Collected data |
=== Section Start ===

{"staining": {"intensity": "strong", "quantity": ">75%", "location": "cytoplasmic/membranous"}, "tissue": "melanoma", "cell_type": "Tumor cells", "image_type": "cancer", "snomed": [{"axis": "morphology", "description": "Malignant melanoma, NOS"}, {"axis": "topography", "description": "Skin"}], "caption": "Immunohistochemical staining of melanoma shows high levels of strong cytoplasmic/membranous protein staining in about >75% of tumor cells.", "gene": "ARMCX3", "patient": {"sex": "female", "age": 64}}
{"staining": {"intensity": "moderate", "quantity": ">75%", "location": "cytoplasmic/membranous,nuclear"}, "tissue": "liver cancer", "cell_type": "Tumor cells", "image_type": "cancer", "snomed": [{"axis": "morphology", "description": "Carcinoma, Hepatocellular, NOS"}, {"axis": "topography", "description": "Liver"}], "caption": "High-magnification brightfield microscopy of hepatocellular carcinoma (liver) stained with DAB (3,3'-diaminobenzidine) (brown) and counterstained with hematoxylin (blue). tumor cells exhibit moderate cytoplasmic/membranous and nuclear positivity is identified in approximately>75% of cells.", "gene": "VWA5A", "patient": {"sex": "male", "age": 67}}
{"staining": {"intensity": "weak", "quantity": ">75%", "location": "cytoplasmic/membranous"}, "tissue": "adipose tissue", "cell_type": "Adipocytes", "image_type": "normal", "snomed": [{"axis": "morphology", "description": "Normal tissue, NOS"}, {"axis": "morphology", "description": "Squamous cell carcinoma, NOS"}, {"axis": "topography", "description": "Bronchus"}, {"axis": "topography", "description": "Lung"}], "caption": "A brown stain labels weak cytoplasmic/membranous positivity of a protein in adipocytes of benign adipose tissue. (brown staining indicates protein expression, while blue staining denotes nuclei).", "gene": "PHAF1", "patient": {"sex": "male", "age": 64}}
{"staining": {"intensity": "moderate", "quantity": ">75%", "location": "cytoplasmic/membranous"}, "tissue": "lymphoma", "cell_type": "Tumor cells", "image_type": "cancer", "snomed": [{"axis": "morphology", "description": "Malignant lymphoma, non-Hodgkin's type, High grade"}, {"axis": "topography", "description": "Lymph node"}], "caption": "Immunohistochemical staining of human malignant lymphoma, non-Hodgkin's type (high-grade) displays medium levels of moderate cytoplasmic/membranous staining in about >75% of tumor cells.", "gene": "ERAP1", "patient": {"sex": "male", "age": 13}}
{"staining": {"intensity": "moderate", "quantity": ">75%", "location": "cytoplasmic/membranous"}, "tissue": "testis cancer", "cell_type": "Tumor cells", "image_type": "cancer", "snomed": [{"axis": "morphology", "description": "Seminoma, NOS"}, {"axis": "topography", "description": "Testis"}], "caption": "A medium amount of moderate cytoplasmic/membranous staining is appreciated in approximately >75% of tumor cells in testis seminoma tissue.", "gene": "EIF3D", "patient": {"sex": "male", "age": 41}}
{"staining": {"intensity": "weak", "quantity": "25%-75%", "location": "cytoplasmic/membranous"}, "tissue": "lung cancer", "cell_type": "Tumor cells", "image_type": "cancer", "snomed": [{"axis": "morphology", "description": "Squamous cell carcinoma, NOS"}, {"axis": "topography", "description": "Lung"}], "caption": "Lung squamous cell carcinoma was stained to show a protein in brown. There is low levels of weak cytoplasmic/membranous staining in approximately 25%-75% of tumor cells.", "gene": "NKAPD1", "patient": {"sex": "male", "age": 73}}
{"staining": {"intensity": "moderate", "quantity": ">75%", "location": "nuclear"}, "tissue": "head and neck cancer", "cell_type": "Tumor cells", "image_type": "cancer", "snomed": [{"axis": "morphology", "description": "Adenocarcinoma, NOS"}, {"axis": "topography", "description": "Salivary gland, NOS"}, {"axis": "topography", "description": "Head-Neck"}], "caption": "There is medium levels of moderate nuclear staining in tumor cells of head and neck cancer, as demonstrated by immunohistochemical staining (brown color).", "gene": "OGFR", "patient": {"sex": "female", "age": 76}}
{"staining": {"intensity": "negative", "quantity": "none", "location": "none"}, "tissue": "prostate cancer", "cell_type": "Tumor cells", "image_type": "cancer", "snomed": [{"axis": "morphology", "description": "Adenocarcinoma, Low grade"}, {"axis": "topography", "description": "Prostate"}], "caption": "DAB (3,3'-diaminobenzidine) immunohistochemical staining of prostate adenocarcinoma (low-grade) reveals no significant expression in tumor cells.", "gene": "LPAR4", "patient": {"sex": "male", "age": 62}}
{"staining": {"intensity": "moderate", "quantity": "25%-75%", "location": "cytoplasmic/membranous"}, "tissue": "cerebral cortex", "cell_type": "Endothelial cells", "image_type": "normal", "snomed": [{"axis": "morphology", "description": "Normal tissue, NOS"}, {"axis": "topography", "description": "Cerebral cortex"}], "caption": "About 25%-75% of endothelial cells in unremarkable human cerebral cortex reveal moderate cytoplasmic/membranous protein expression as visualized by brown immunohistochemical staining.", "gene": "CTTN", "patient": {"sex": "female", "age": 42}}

=== Section End ===

WORK REQUEST |
Once more, print all the records exactly.

THE COMPLETED TASK |
{"staining": {"intensity": "strong", "quantity": ">75%", "location": "cytoplasmic/membranous"}, "tissue": "melanoma", "cell_type": "Tumor cells", "image_type": "cancer", "snomed": [{"axis": "morphology", "description": "Malignant melanoma, NOS"}, {"axis": "topography", "description": "Skin"}], "caption": "Immunohistochemical staining of melanoma shows high levels of strong cytoplasmic/membranous protein staining in about >75% of tumor cells.", "gene": "ARMCX3", "patient": {"sex": "female", "age": 64}}
{"staining": {"intensity": "moderate", "quantity": ">75%", "location": "cytoplasmic/membranous,nuclear"}, "tissue": "liver cancer", "cell_type": "Tumor cells", "image_type": "cancer", "snomed": [{"axis": "morphology", "description": "Carcinoma, Hepatocellular, NOS"}, {"axis": "topography", "description": "Liver"}], "caption": "High-magnification brightfield microscopy of hepatocellular carcinoma (liver) stained with DAB (3,3'-diaminobenzidine) (brown) and counterstained with hematoxylin (blue). tumor cells exhibit moderate cytoplasmic/membranous and nuclear positivity is identified in approximately>75% of cells.", "gene": "VWA5A", "patient": {"sex": "male", "age": 67}}
{"staining": {"intensity": "weak", "quantity": ">75%", "location": "cytoplasmic/membranous"}, "tissue": "adipose tissue", "cell_type": "Adipocytes", "image_type": "normal", "snomed": [{"axis": "morphology", "description": "Normal tissue, NOS"}, {"axis": "morphology", "description": "Squamous cell carcinoma, NOS"}, {"axis": "topography", "description": "Bronchus"}, {"axis": "topography", "description": "Lung"}], "caption": "A brown stain labels weak cytoplasmic/membranous positivity of a protein in adipocytes of benign adipose tissue. (brown staining indicates protein expression, while blue staining denotes nuclei).", "gene": "PHAF1", "patient": {"sex": "male", "age": 64}}
{"staining": {"intensity": "moderate", "quantity": ">75%", "location": "cytoplasmic/membranous"}, "tissue": "lymphoma", "cell_type": "Tumor cells", "image_type": "cancer", "snomed": [{"axis": "morphology", "description": "Malignant lymphoma, non-Hodgkin's type, High grade"}, {"axis": "topography", "description": "Lymph node"}], "caption": "Immunohistochemical staining of human malignant lymphoma, non-Hodgkin's type (high-grade) displays medium levels of moderate cytoplasmic/membranous staining in about >75% of tumor cells.", "gene": "ERAP1", "patient": {"sex": "male", "age": 13}}
{"staining": {"intensity": "moderate", "quantity": ">75%", "location": "cytoplasmic/membranous"}, "tissue": "testis cancer", "cell_type": "Tumor cells", "image_type": "cancer", "snomed": [{"axis": "morphology", "description": "Seminoma, NOS"}, {"axis": "topography", "description": "Testis"}], "caption": "A medium amount of moderate cytoplasmic/membranous staining is appreciated in approximately >75% of tumor cells in testis seminoma tissue.", "gene": "EIF3D", "patient": {"sex": "male", "age": 41}}
{"staining": {"intensity": "weak", "quantity": "25%-75%", "location": "cytoplasmic/membranous"}, "tissue": "lung cancer", "cell_type": "Tumor cells", "image_type": "cancer", "snomed": [{"axis": "morphology", "description": "Squamous cell carcinoma, NOS"}, {"axis": "topography", "description": "Lung"}], "caption": "Lung squamous cell carcinoma was stained to show a protein in brown. There is low levels of weak cytoplasmic/membranous staining in approximately 25%-75% of tumor cells.", "gene": "NKAPD1", "patient": {"sex": "male", "age": 73}}
{"staining": {"intensity": "moderate", "quantity": ">75%", "location": "nuclear"}, "tissue": "head and neck cancer", "cell_type": "Tumor cells", "image_type": "cancer", "snomed": [{"axis": "morphology", "description": "Adenocarcinoma, NOS"}, {"axis": "topography", "description": "Salivary gland, NOS"}, {"axis": "topography", "description": "Head-Neck"}], "caption": "There is medium levels of moderate nuclear staining in tumor cells of head and neck cancer, as demonstrated by immunohistochemical staining (brown color).", "gene": "OGFR", "patient": {"sex": "female", "age": 76}}
{"staining": {"intensity": "negative", "quantity": "none", "location": "none"}, "tissue": "prostate cancer", "cell_type": "Tumor cells", "image_type": "cancer", "snomed": [{"axis": "morphology", "description": "Adenocarcinoma, Low grade"}, {"axis": "topography", "description": "Prostate"}], "caption": "DAB (3,3'-diaminobenzidine) immunohistochemical staining of prostate adenocarcinoma (low-grade) reveals no significant expression in tumor cells.", "gene": "LPAR4", "patient": {"sex": "male", "age": 62}}
{"staining": {"intensity": "moderate", "quantity": "25%-75%", "location": "cytoplasmic/membranous"}, "tissue": "cerebral cortex", "cell_type": "Endothelial cells", "image_type": "normal", "snomed": [{"axis": "morphology", "description": "Normal tissue, NOS"}, {"axis": "topography", "description": "Cerebral cortex"}], "caption": "About 25%-75% of endothelial cells in unremarkable human cerebral cortex reveal moderate cytoplasmic/membranous protein expression as visualized by brown immunohistochemical staining.", "gene": "CTTN", "patient": {"sex": "female", "age": 42}}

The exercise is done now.